By now, you probably know where I am going with this. Let’s see if we can apply these insights to the realm of large language models. What kind of layering will yield better results when we ask LLMs to write software for us?

It is my guess that the mental model-holding capacity of an LLM is roughly proportional to the size of this model’s context window. It is not the parametric memory that matters here. The parametric memory reflects an LLM’s ability to choose and apply various layers of abstraction. It is the context window that places a hard limit on what a model can and can not coherently perceive holistically.

Models with smaller context windows will have to rely on thinner layers and be more clever with the abstraction layers they choose. They would have to work harder and need more assistance from their human coworkers. Models with larger context windows would be able to get by with fewer layers.

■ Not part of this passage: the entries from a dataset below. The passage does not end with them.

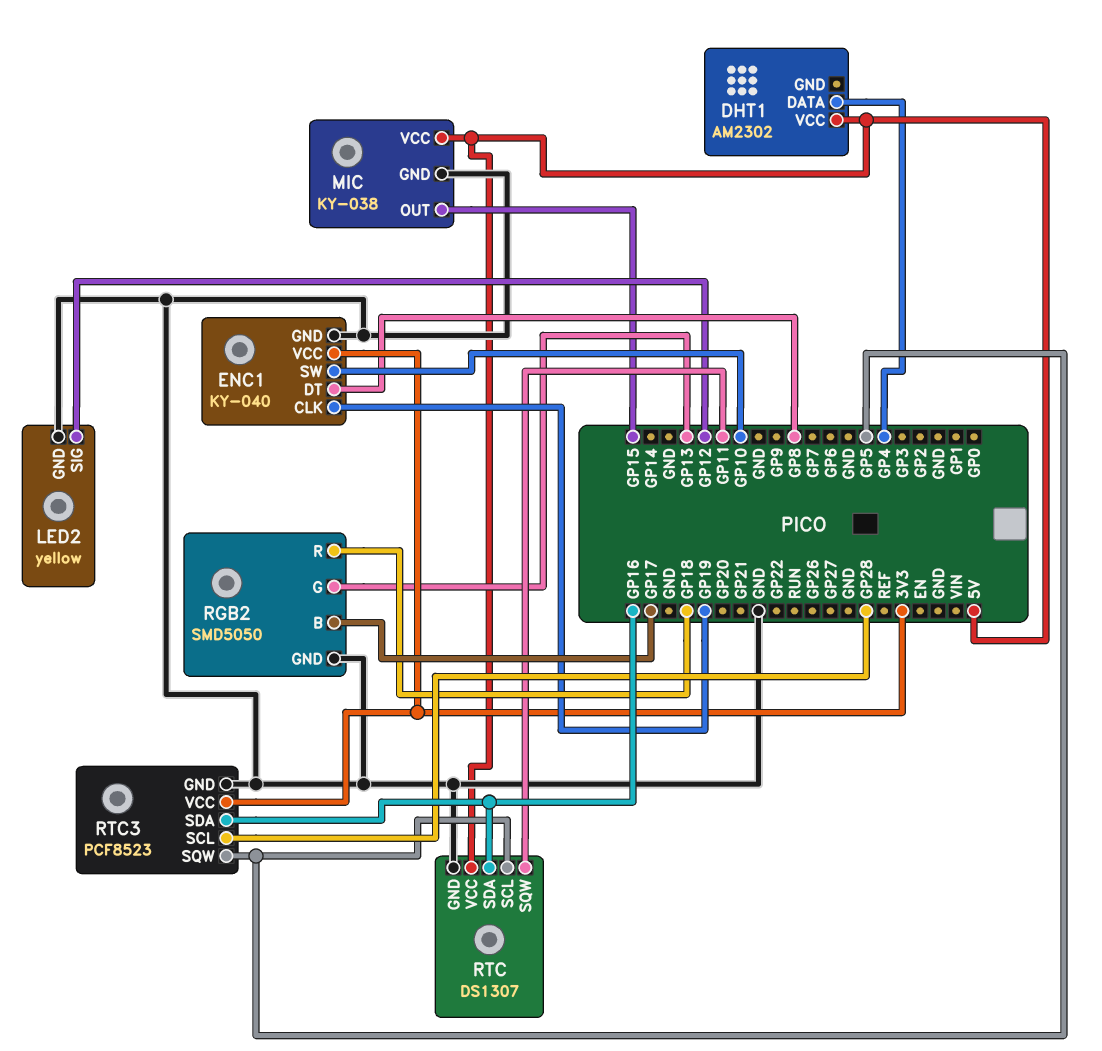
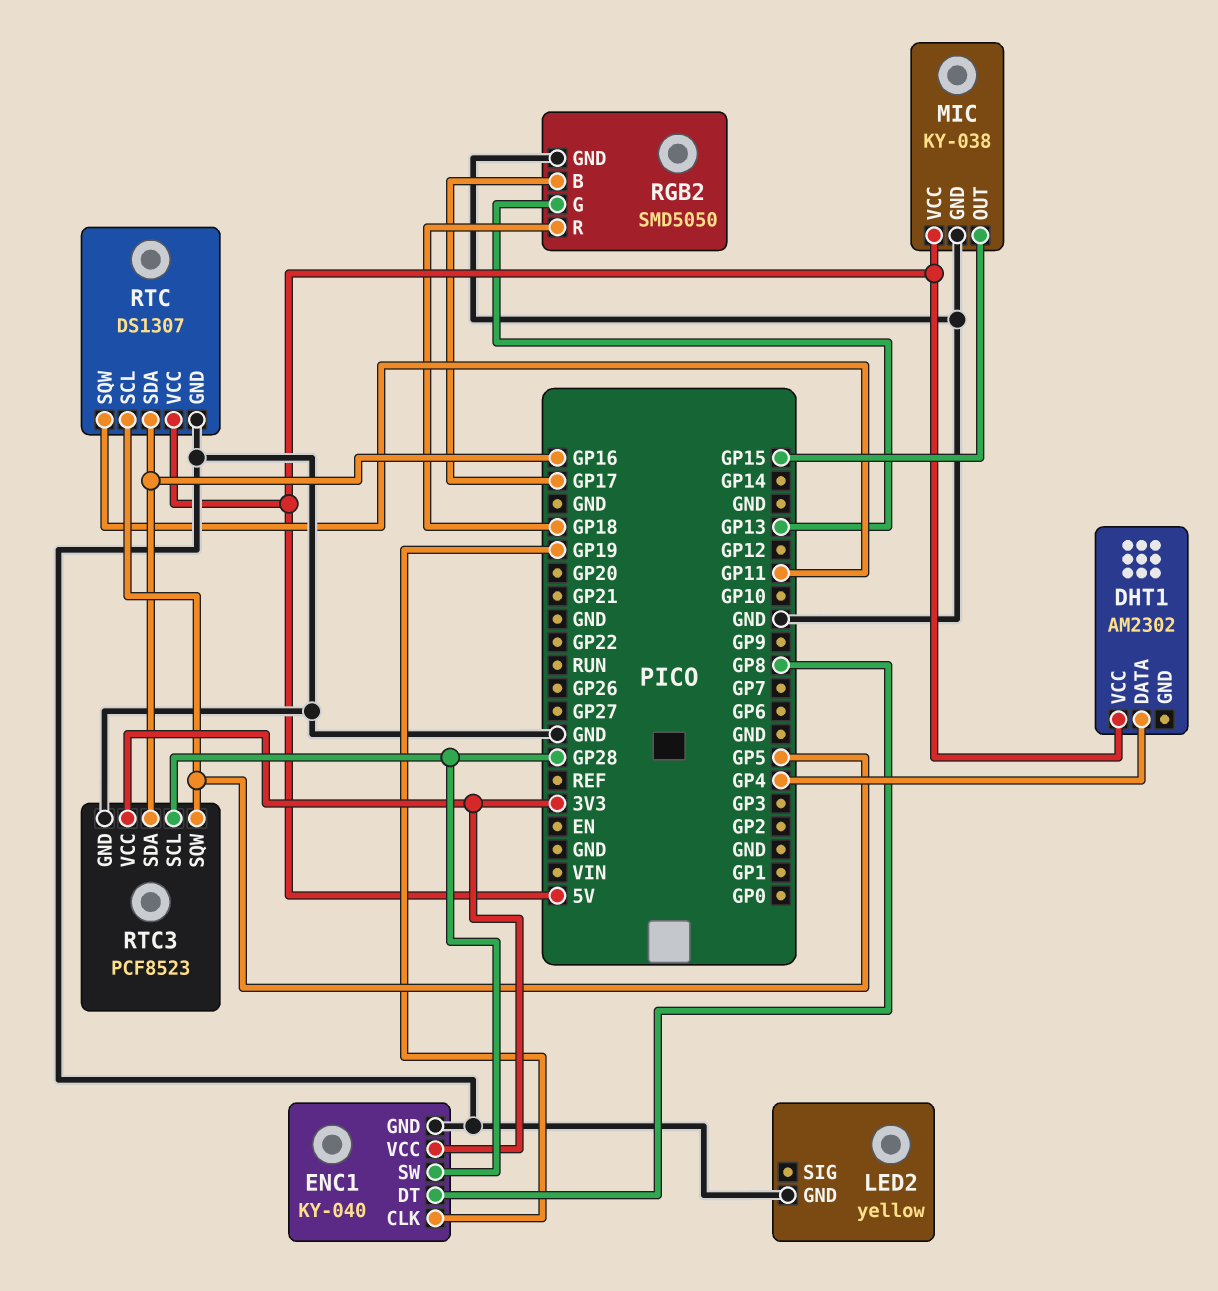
ENC1 pin SW: GP10 -> GP28
LED2 pin SIG: GP12 -> none

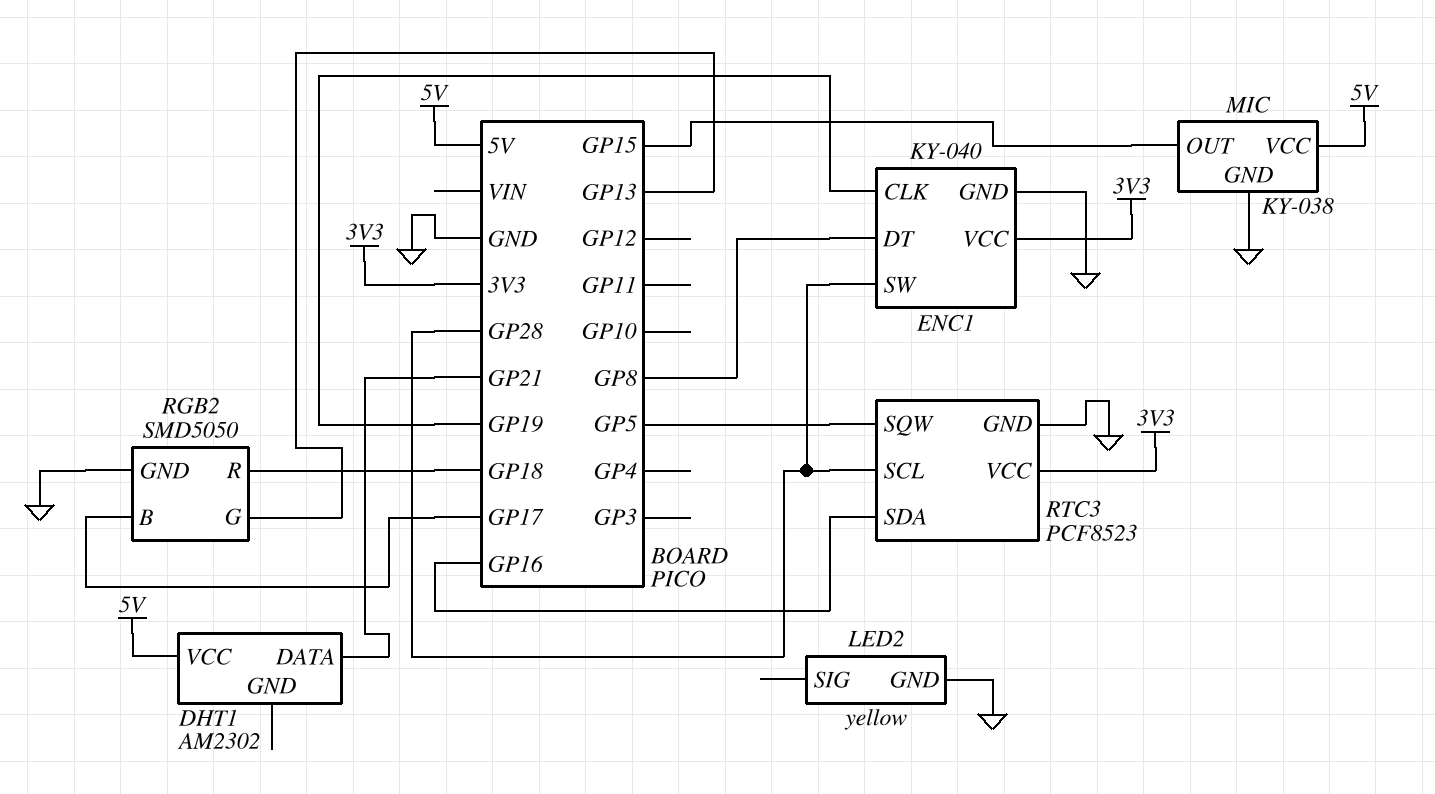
DHT1 pin DATA: GP4 -> GP21
RTC: DS1307 -> none
RTC pin GND: GND -> none
RTC pin SCL: GP5 -> none
RTC pin SDA: GP16 -> none
RTC pin SQW: GP11 -> none
RTC pin VCC: 5V -> none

How will the LLM-based software engineers compare to human counterparts? Here’s my intuition. LLMs will continue to be abysmally bad at understanding large code bases. There’s just way too many assumptions and tacit knowledge that lurks in those lines of code. We will likely see an industry-wide spirited attempt to solve this problem, and the solution will likely see thinning the abstraction layers within the code base to create safe, limited-scope lanes for synthetic software engineers to be effective in their work.

At the same time, LLMs will have a definite advantage over humans in learning the codebases that are well within their limits. Unlike humans, they will not get tired and are easily cloned. If I fine-tune a model on my codebase, all I need is the GPU/TPU capacity to scale it to a multitude of synthetic workers.

Putting these two together, I wonder if we’ll see the emergence of synthetic software engineering as a discipline. This discipline will encompass the best practices for the human software engineer to construct – and maintain – the scaffolding for the baklava of layers of abstraction populated by a hive of their synthetic kin.